Battered Orioles get no break with Astros' arrival
The Baltimore Orioles were playing well before the New York Yankees came to town for a three-game series this week, going unbeaten in their previous three series. New York then crushed 16 homers and scored 32 runs in a three-game sweep.
Life doesn't get any easier for the Orioles on Friday as the Astros come to Camden Yards. Houston has won six in a row and nine of 10, capped by a 14-3 victory over the Colorado Rockies on Wednesday in which Yuli Gurriel tied a club record with eight RBIs.
Gurriel had three homers and 11 RBIs in the Astros' two-game sweep of the Rockies, giving him 23 homers and 80 RBIs for the season.

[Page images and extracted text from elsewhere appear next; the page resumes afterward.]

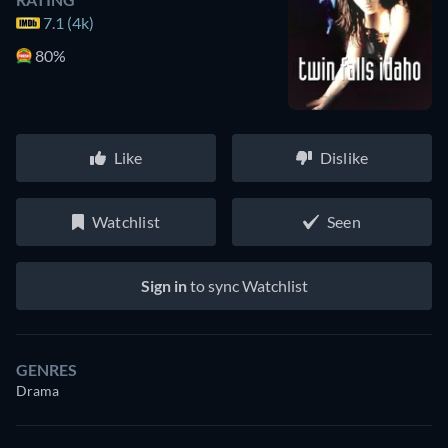
7.1 (4k)
80%
Like
Dislike
Watchlist
Seen
Sign in
to sync Watchlist
GENRES
Drama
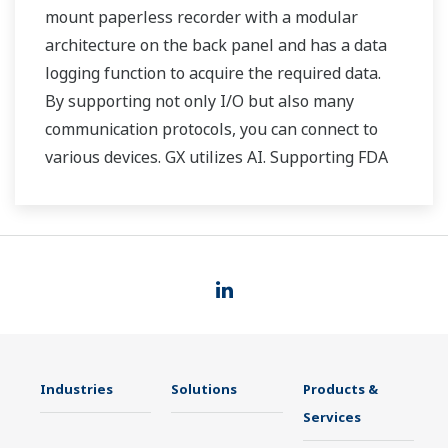
mount paperless recorder with a modular
architecture on the back panel and has a data
logging function to acquire the required data.
By supporting not only I/O but also many
communication protocols, you can connect to
various devices. GX utilizes AI. Supporting FDA
21 CFR Part11 and AMS2750E/NADCAP.
Industries
Solutions
Products &
Services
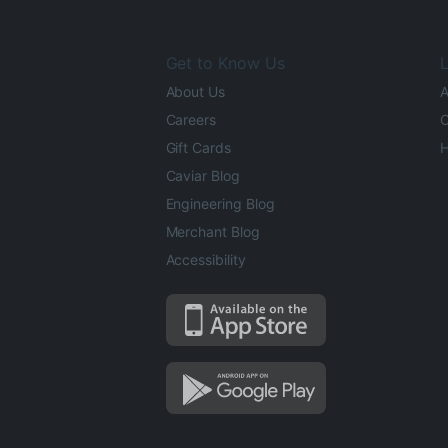
Get to Know Us
L
About Us
A
Careers
O
Gift Cards
H
Caviar Blog
Engineering Blog
Merchant Blog
Accessibility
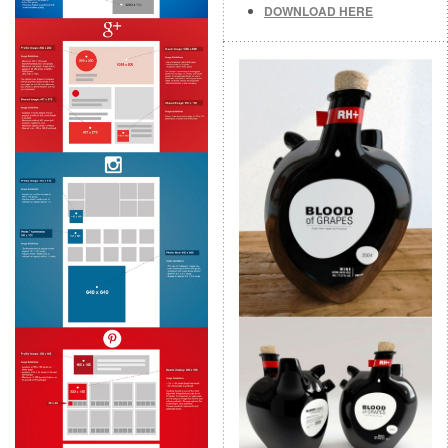
DOWNLOAD HERE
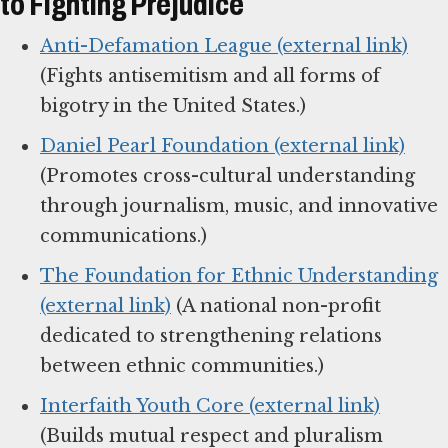
to Fighting Prejudice
Anti-Defamation League (external link)
(Fights antisemitism and all forms of
bigotry in the United States.)
Daniel Pearl Foundation (external link)
(Promotes cross-cultural understanding
through journalism, music, and innovative
communications.)
The Foundation for Ethnic Understanding
(external link)
(A national non-profit
dedicated to strengthening relations
between ethnic communities.)
Interfaith Youth Core (external link)
(Builds mutual respect and pluralism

"You get that feeling every time he comes up that something positive is going to happen, and he's locked in on pitch recognition and staying in the at-bat and having a really good plan," Astros manager AJ Hinch said, according to MLB.com. "He's a big part of the culture in here. Everybody in that room is really excited and happy for him, and he's doing his thing quite often."
The Astros have a power-packed lineup that owns a team batting average of .272, tied for second in the major leagues after Wednesday's games with another team the Orioles know.

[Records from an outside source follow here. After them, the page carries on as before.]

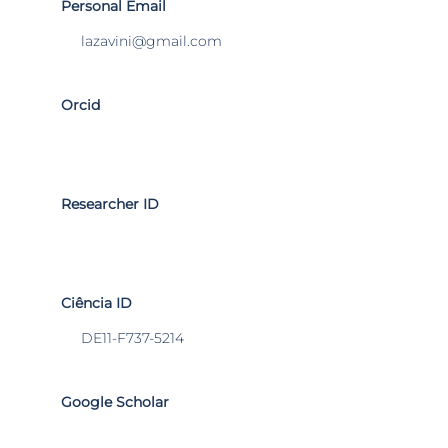
Personal Email
lazavini@gmail.com
Orcid
Researcher ID
Ciência ID
DE11-F737-5214
Google Scholar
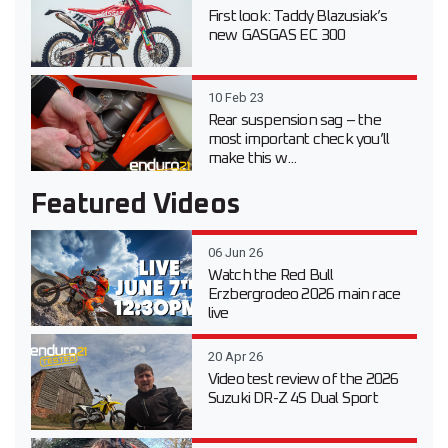
First look: Taddy Blazusiak’s
new GASGAS EC 300
10 Feb 23
Rear suspension sag – the
most important check you’ll
make this w...
Featured Videos
06 Jun 26
Watch the Red Bull
Erzbergrodeo 2026 main race
live
20 Apr 26
Video test review of the 2026
Suzuki DR-Z 4S Dual Sport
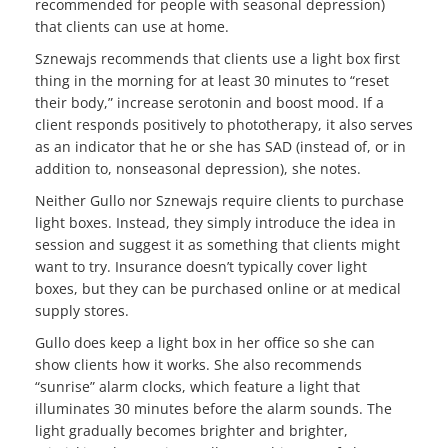
recommended for people with seasonal depression)
that clients can use at home.
Sznewajs recommends that clients use a light box first
thing in the morning for at least 30 minutes to “reset
their body,” increase serotonin and boost mood. If a
client responds positively to phototherapy, it also serves
as an indicator that he or she has SAD (instead of, or in
addition to, nonseasonal depression), she notes.
Neither Gullo nor Sznewajs require clients to purchase
light boxes. Instead, they simply introduce the idea in
session and suggest it as something that clients might
want to try. Insurance doesn’t typically cover light
boxes, but they can be purchased online or at medical
supply stores.
Gullo does keep a light box in her office so she can
show clients how it works. She also recommends
“sunrise” alarm clocks, which feature a light that
illuminates 30 minutes before the alarm sounds. The
light gradually becomes brighter and brighter,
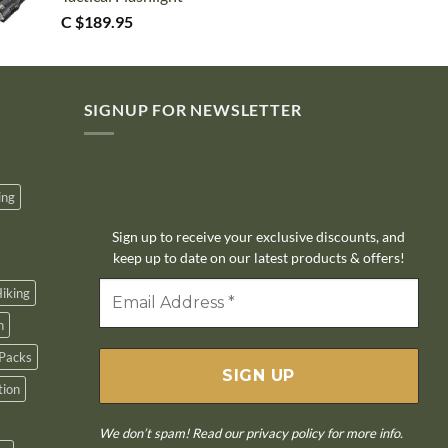
C $
189.95
SIGNUP FOR NEWSLETTER
10% off
ing
Sign up to receive your exclusive discounts, and
keep up to date on our latest products & offers!
iking
n
Packs
tion
We don’t spam! Read our
privacy policy
for more info.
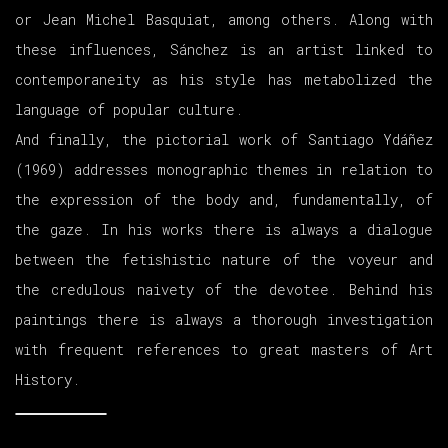
or Jean Michel Basquiat, among others. Along with
these influences, Sánchez is an artist linked to
contemporaneity as his style has metabolized the
language of popular culture.
And finally, the pictorial work of Santiago Ydáñez
(1969) addresses monographic themes in relation to
the expression of the body and, fundamentally, of
the gaze. In his works there is always a dialogue
between the fetishistic nature of the voyeur and
the credulous naivety of the devotee. Behind his
paintings there is always a thorough investigation
with frequent references to great masters of Art
History.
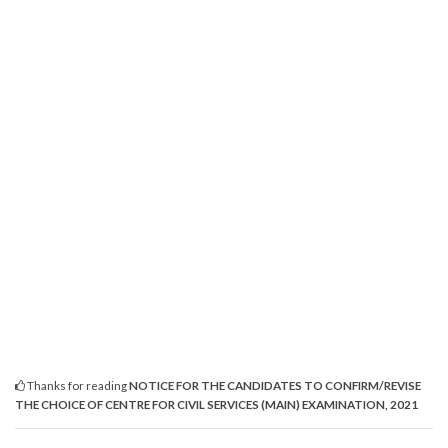
Thanks for reading
NOTICE FOR THE CANDIDATES TO CONFIRM/REVISE
THE CHOICE OF CENTRE FOR CIVIL SERVICES (MAIN) EXAMINATION, 2021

Houston, sporting a 75-40 record that is the best in franchise history after 115 games, will start former Oriole Wade Miley (10-4, 3.05 ERA) in the series opener Friday. The left-hander had problems in Baltimore, going 10-20 with a 5.75 ERA in 2016 and '17, but has found his way with the Astros.
Miley, 4-0 with a 2.09 ERA in his past seven starts, will be up against right-hander Dylan Bundy (5-11, 5.15 ERA).
Bundy got a no-decision in his latest outing, allowing two runs in 5 1/3 innings Saturday against the Toronto Blue Jays. He is 1-0 with a 4.41 ERA in his past three starts.
Miley has a 2-2 mark and a 5.33 ERA in five career starts against the Orioles. Bundy is 0-2 with a 5.40 ERA in five career appearances (four starts) versus Houston.
The biggest problems for the Orioles will be to shake off all of the bad effects of the disastrous New York series -- the runs, the home runs, the losses and the dugout incident between first baseman Chris Davis and manager Brandon Hyde that was caught on camera in the series finale.
In the fifth inning, Hyde leaned in and appeared to say something that Davis, a usually low-key person, did not like. Davis went after Hyde, who had started walking down the tunnel, and the player needed to be restrained by a few others in the dugout.
After that, Hyde pinch-hit for Davis.
"It was just a disagreement in the dugout," Hyde told the media. "What was said and what we talked about, I'm not going to get into. We're going to keep it in-house.
"Frustration boils over a little bit when we're not playing our best baseball the last couple games. Unfortunately, I'm embarrassed that it was caught on camera and people had to see it, but sometimes those things happen."